Here’s How Few Republicans Are On College Faculties

Just within the past week or so, some shocking professorial behavior has come to light.

In the wake of Barbara Bush’s death, California State University, Fresno professor Randa Jarrar took to Twitter to call the former first lady an “amazing racist.” Jarrar added:

PSA: either you are against these pieces of s— and their genocidal ways or you’re part of the problem. that’s actually how simple this is. I’m happy the witch is dead. can’t wait for the rest of her family to fall to their demise the way 1.5 million iraqis have. byyyeeeeeeee.

In New Jersey, Brookdale Community College professor Howard Finkelstein, in a heated exchange, was captured on video telling a conservative student, “F— your life!”

At the City University of New York School of Law, students shouted down guest lecturer Josh Blackman for 10 minutes before he could continue his remarks.

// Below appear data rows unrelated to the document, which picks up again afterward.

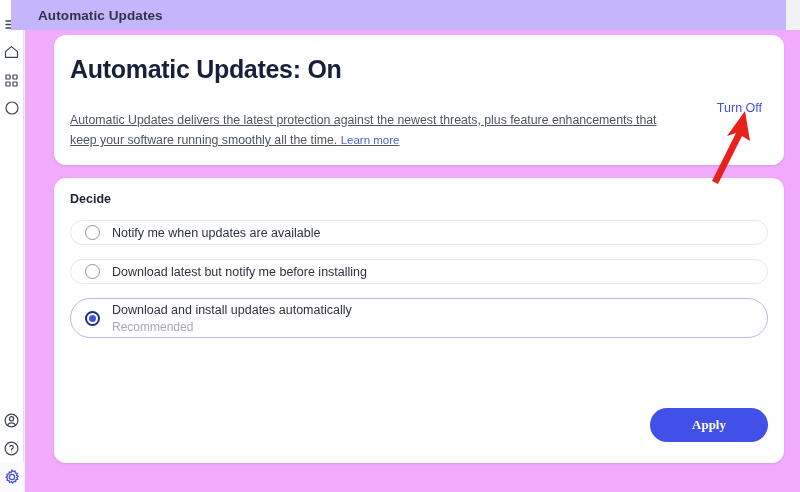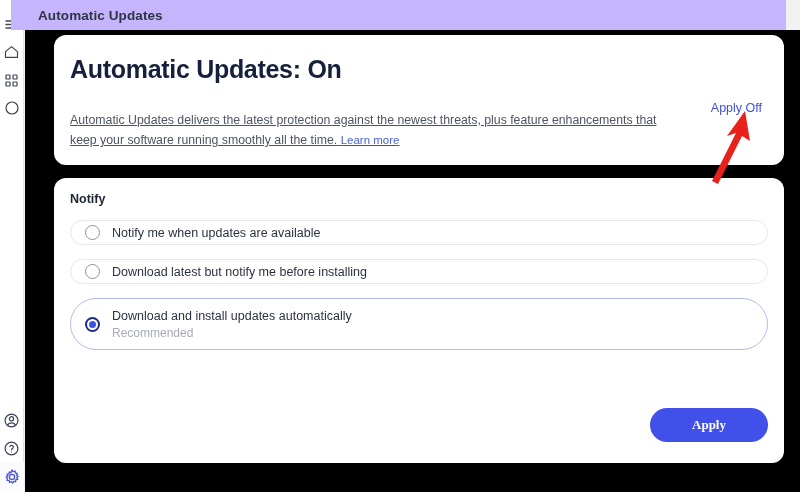--- a/index.html
+++ b/index.html
@@ -64,21 +64,21 @@
     color: #2f3443;
     letter-spacing: 0.1px;
   }
 
   
   .content {
     position: absolute;
     left: 25px; top: 30px;
     width: 775px;
     height: 462px;
-    background: #000000;
+    background: #f0abfc;
     padding-left: 14px;
   }
 
   .card {
     position: absolute;
     left: 29px;
     width: 730px;
     background: #ffffff;
     border-radius: 12px;
     box-shadow: 0 1px 3px rgba(20,24,40,0.07), 0 1px 1px rgba(20,24,40,0.04);
@@ -141,21 +141,21 @@
     margin-top: 14px;
     height: 25px;
     border: 1px solid #e6e7ea;
     border-radius: 19px;
     display: flex;
     align-items: center;
     padding-left: 14px;
     background: #fff;
   }
   .option-row.tall {
-    height: 52px;
+    height: 40px;
     border-radius: 26px;
     border-color: #b3bbe8;
     align-items: center;
   }
 
   .radio {
     width: 15px; height: 15px;
     border-radius: 50%;
     border: 1.6px solid #8c93a3;
     flex: 0 0 auto;
@@ -281,25 +281,25 @@
 
 <div class="content">
 
   <div class="card card-hero">
     <div class="hero-title">Automatic Updates: On</div>
     <div class="hero-body">
       <span>Automatic Updates delivers the latest protection against the newest threats, plus feature enhancements</span>
       <span>that keep your software running smoothly all the time.</span>
       <a class="link" href="#">Learn more</a>
     </div>
-    <a class="turn-off" href="#">Apply Off</a>
+    <a class="turn-off" href="#">Turn Off</a>
   </div>
 
   <div class="card card-options">
-    <div class="options-title">Notify</div>
+    <div class="options-title">Decide</div>
 
     <div class="option-row">
       <span class="radio"></span>
       <span class="option-text">
         <span class="option-label">Notify me when updates are available</span>
       </span>
     </div>
 
     <div class="option-row">
       <span class="radio"></span>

When Duke University President Vincent Price was trying to address alumni, students commandeered the stage, shouting demands and telling him to leave.

None of this professorial and student behavior is new at the nation’s colleges. It’s part of the leftist agenda that dominates our colleges. A new study by Brooklyn College professor Mitchell Langbert—”Homogeneous: The Political Affiliations of Elite Liberal Arts College Faculty“—demonstrates that domination.

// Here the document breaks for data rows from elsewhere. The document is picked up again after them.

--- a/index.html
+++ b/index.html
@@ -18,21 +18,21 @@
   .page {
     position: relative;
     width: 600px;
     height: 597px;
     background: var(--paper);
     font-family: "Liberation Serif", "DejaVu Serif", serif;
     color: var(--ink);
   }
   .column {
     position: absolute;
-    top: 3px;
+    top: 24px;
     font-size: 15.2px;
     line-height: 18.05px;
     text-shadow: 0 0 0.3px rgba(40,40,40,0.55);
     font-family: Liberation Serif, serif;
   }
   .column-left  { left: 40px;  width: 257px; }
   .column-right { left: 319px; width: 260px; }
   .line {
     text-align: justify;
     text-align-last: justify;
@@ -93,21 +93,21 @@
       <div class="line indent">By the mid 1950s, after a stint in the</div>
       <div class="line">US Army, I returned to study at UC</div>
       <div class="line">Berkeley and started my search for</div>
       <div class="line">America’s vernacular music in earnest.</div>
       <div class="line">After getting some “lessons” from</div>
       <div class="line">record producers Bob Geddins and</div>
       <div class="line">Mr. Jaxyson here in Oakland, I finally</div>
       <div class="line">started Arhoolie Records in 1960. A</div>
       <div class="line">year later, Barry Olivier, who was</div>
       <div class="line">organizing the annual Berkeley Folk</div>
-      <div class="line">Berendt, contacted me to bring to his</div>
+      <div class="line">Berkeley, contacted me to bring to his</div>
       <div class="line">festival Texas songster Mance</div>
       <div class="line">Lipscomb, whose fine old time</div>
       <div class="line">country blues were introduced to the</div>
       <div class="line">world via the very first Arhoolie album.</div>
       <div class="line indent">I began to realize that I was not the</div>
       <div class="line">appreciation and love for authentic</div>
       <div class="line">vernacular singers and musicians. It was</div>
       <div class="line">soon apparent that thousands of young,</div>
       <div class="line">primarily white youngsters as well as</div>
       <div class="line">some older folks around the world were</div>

(By the way, Academic Questions is a publication of the National Association of Scholars, an organization fighting the leftist propaganda in academia.)

Langbert examines the political affiliation of Ph.D.-holding faculty members at 51 of the 66 top-ranked liberal arts colleges according to U.S. News & World Report. He finds that 39 percent of the colleges in his sample are Republican-free—with zero registered Republicans on their faculties.

As for Republicans within academic departments, 78 percent of those departments have no Republican members or so few as to make no difference.

Langbert breaks down the faculty Democrat-to-Republican ratio by academic department, and there are not many surprises.

Engineering departments have 1.6 Democrats for every Republican. Chemistry and economics departments have about 5.5 Democrats for every Republican. The situation is especially bad in anthropology departments, where the Democrat-to-Republican faculty ratio is 133-to-1, and in communications departments, where the ratio is 108-to-zero.

Langbert says, “I could not find a single Republican with an exclusive appointment to fields like gender studies, Africana studies, and peace studies.”

Later on in the study, Langbert turns his attention to Democrat-to-Republican faculty ratios at some of our most elite colleges. At Williams College, the Democrat-to-Republican ratio is 132-to-1. At Amherst College, it’s 34-to-1. Wellesley’s is 136-to-1. At Swarthmore, 120-to-1. Claremont McKenna, 4-to-1. Davidson, 10-to-1.

Only two colleges of the top 66 on U.S. News & World Report’s 2017 list have a modicum of equality in numbers between Democratic and Republican faculty members. They are the U.S. Military Academy, aka West Point, with a Democrat-to-Republican ratio of 1.3-to-1, and the U.S. Naval Academy, whose ratio is 2.3-to-1.

Many professors spend class time indoctrinating students with their views. For faculty members who are Democrats, those views can be described as leftist, socialist, or communist.

It is a cowardly act for a professor to take advantage of student immaturity by indoctrinating pupils with his opinions before the students have developed the maturity and skill to examine other opinions. It is also dereliction of duty of college administrators and boards of trustees to permit the continuance of what some professors and students are doing in the name of higher education.

Langbert’s findings suggest biases in college research and academic policy, where leftist political homogeneity is embedded in the college culture. The leftist bias at most of the nation’s colleges is in stark contrast to the political leanings of our nation.

According to a number of Pew Research Center surveys, most Americans identify as conservative. These Americans are seeing their tax dollars and tuition dollars going to people who have contempt for their values and seek to indoctrinate their children with leftist ideas.